Серафима Петровна, как всякий выпестованный по эту сторону железного занавеса бдительный гражданин, первым делом обстоятельно изучила конверт на предмет обнаружения хитропродуманных шпионских заморочек. Конверт был слегка помят, но в целом выглядел вполне безобидно, хоть и пах пылью и котами. Это настораживало.
Поэтому Серафима Петровна, конспиративно сливаясь с матерным граффити на стенах подъезда, бесшумно прокралась в квартиру и принялась облучать вражеское послание под кварцевой лампой. Далее она аккуратно вскрыла его над дымящимся носиком чайника, чтобы, если что — мгновенно запечатать обратно и отречься от содержимого. Из конверта выпали исписанный иностранными словами лист бумаги и фотография. На фотографии незнакомая пожилая пара, нежно обнявшись, с улыбкой глядела в объектив.
— Точно шпиёны, — похолодела Серафима Петровна и побежала спускать компромат в унитаз. Но тут с работы вернулся Жорик. Обнаружив мать в воинственной позе с маникюрными ножницами и конвертом над унитазом, он решил, что та обратно взялась за старое и отстригает очередное интимное послание в верха. Поэтому, пригрозив болевым приемом с удушающим захватом, он отобрал у нее письмо.

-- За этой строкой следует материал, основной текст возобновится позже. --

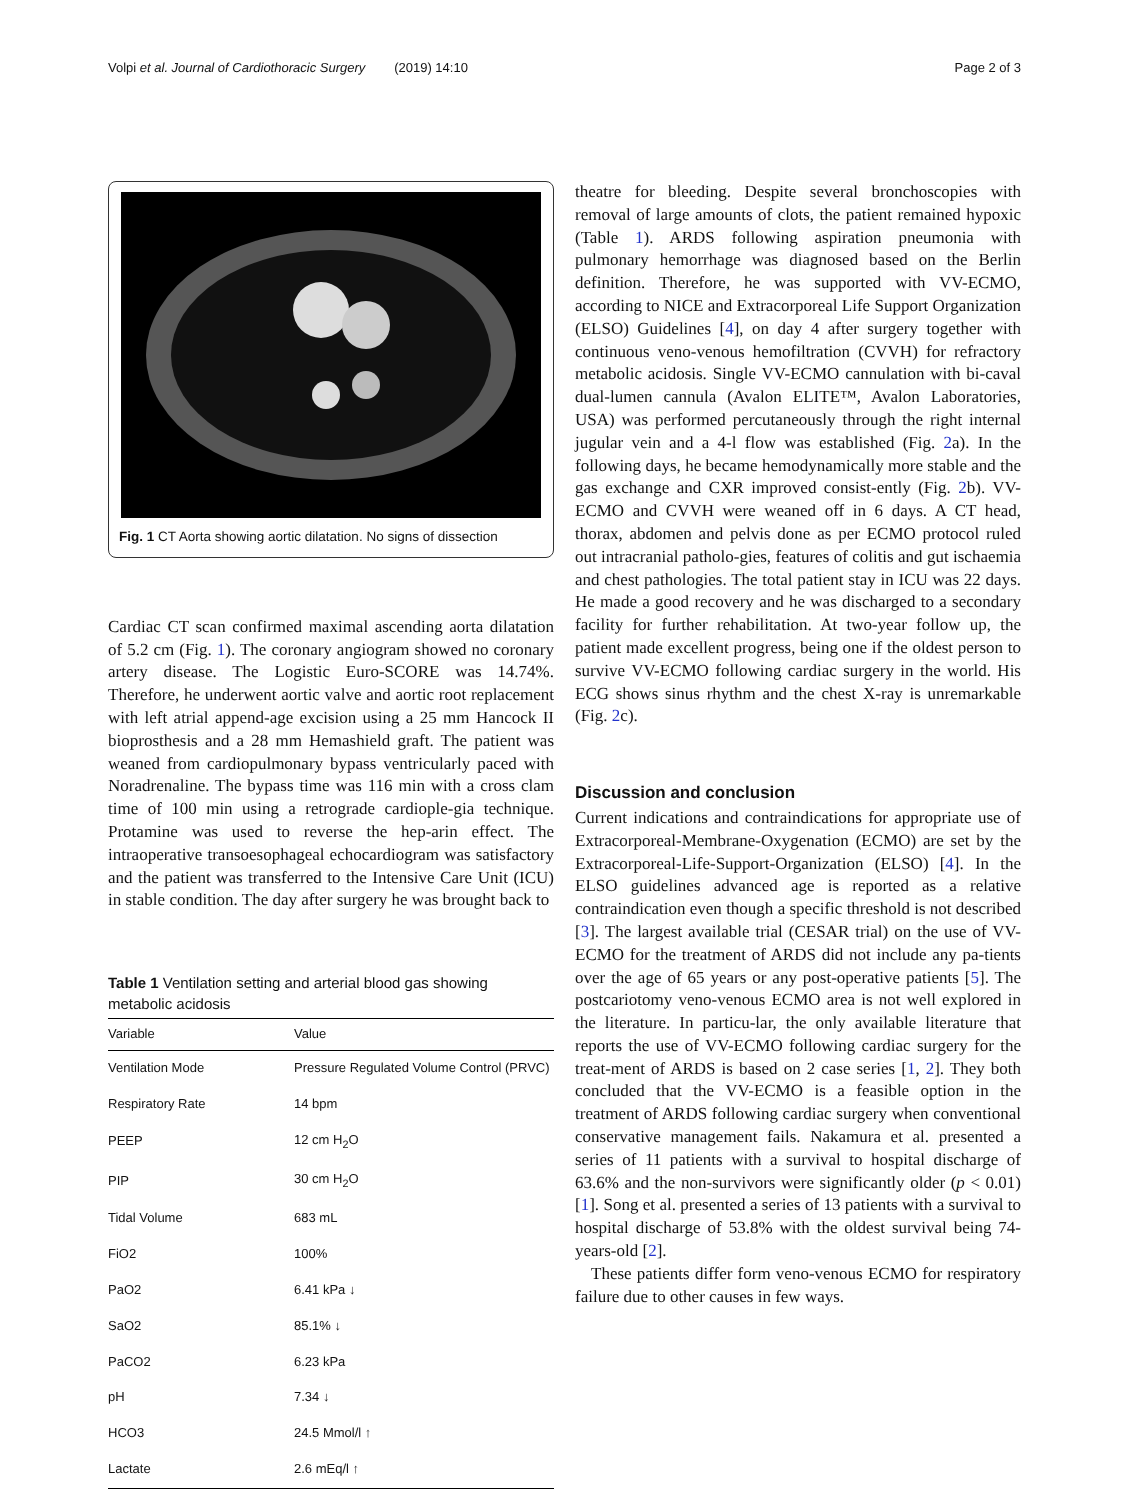Volpi et al. Journal of Cardiothoracic Surgery (2019) 14:10 Page 2 of 3
Fig. 1 CT Aorta showing aortic dilatation. No signs of dissection
Cardiac CT scan confirmed maximal ascending aorta dilatation of 5.2 cm (Fig. 1). The coronary angiogram showed no coronary artery disease. The Logistic Euro-SCORE was 14.74%. Therefore, he underwent aortic valve and aortic root replacement with left atrial append-age excision using a 25 mm Hancock II bioprosthesis and a 28 mm Hemashield graft. The patient was weaned from cardiopulmonary bypass ventricularly paced with Noradrenaline. The bypass time was 116 min with a cross clam time of 100 min using a retrograde cardiople-gia technique. Protamine was used to reverse the hep-arin effect. The intraoperative transoesophageal echocardiogram was satisfactory and the patient was transferred to the Intensive Care Unit (ICU) in stable condition. The day after surgery he was brought back to
Table 1 Ventilation setting and arterial blood gas showing metabolic acidosis
| Variable | Value |
| --- | --- |
| Ventilation Mode | Pressure Regulated Volume Control (PRVC) |
| Respiratory Rate | 14 bpm |
| PEEP | 12 cm H<sub>2</sub>O |
| PIP | 30 cm H<sub>2</sub>O |
| Tidal Volume | 683 mL |
| FiO2 | 100% |
| PaO2 | 6.41 kPa ↓ |
| SaO2 | 85.1% ↓ |
| PaCO2 | 6.23 kPa |
| pH | 7.34 ↓ |
| HCO3 | 24.5 Mmol/l ↑ |
| Lactate | 2.6 mEq/l ↑ |
theatre for bleeding. Despite several bronchoscopies with removal of large amounts of clots, the patient remained hypoxic (Table 1). ARDS following aspiration pneumonia with pulmonary hemorrhage was diagnosed based on the Berlin definition. Therefore, he was supported with VV-ECMO, according to NICE and Extracorporeal Life Support Organization (ELSO) Guidelines [4], on day 4 after surgery together with continuous veno-venous hemofiltration (CVVH) for refractory metabolic acidosis. Single VV-ECMO cannulation with bi-caval dual-lumen cannula (Avalon ELITE™, Avalon Laboratories, USA) was performed percutaneously through the right internal jugular vein and a 4-l flow was established (Fig. 2a). In the following days, he became hemodynamically more stable and the gas exchange and CXR improved consist-ently (Fig. 2b). VV-ECMO and CVVH were weaned off in 6 days. A CT head, thorax, abdomen and pelvis done as per ECMO protocol ruled out intracranial patholo-gies, features of colitis and gut ischaemia and chest pathologies. The total patient stay in ICU was 22 days. He made a good recovery and he was discharged to a secondary facility for further rehabilitation. At two-year follow up, the patient made excellent progress, being one if the oldest person to survive VV-ECMO following cardiac surgery in the world. His ECG shows sinus rhythm and the chest X-ray is unremarkable (Fig. 2c).
Discussion and conclusion
Current indications and contraindications for appropriate use of Extracorporeal-Membrane-Oxygenation (ECMO) are set by the Extracorporeal-Life-Support-Organization (ELSO) [4]. In the ELSO guidelines advanced age is reported as a relative contraindication even though a specific threshold is not described [3]. The largest available trial (CESAR trial) on the use of VV-ECMO for the treatment of ARDS did not include any pa-tients over the age of 65 years or any post-operative patients [5]. The postcariotomy veno-venous ECMO area is not well explored in the literature. In particu-lar, the only available literature that reports the use of VV-ECMO following cardiac surgery for the treat-ment of ARDS is based on 2 case series [1, 2]. They both concluded that the VV-ECMO is a feasible option in the treatment of ARDS following cardiac surgery when conventional conservative management fails. Nakamura et al. presented a series of 11 patients with a survival to hospital discharge of 63.6% and the non-survivors were significantly older (p < 0.01) [1]. Song et al. presented a series of 13 patients with a survival to hospital discharge of 53.8% with the oldest survival being 74-years-old [2].
These patients differ form veno-venous ECMO for respiratory failure due to other causes in few ways.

И, пока расстроенная Серафима Петровна разогревала обед, Жорик, вооружившись немецко-русским словарем, переводил послание. Из письма следовало, что пожилая австрийская пара передает незнакомой русской семье, счастливо дожившей до «perestroika und glasnost», большой привет и оповещает ее, что в скором времени она получит рождественский презент — посылку с гуманитарной помощью.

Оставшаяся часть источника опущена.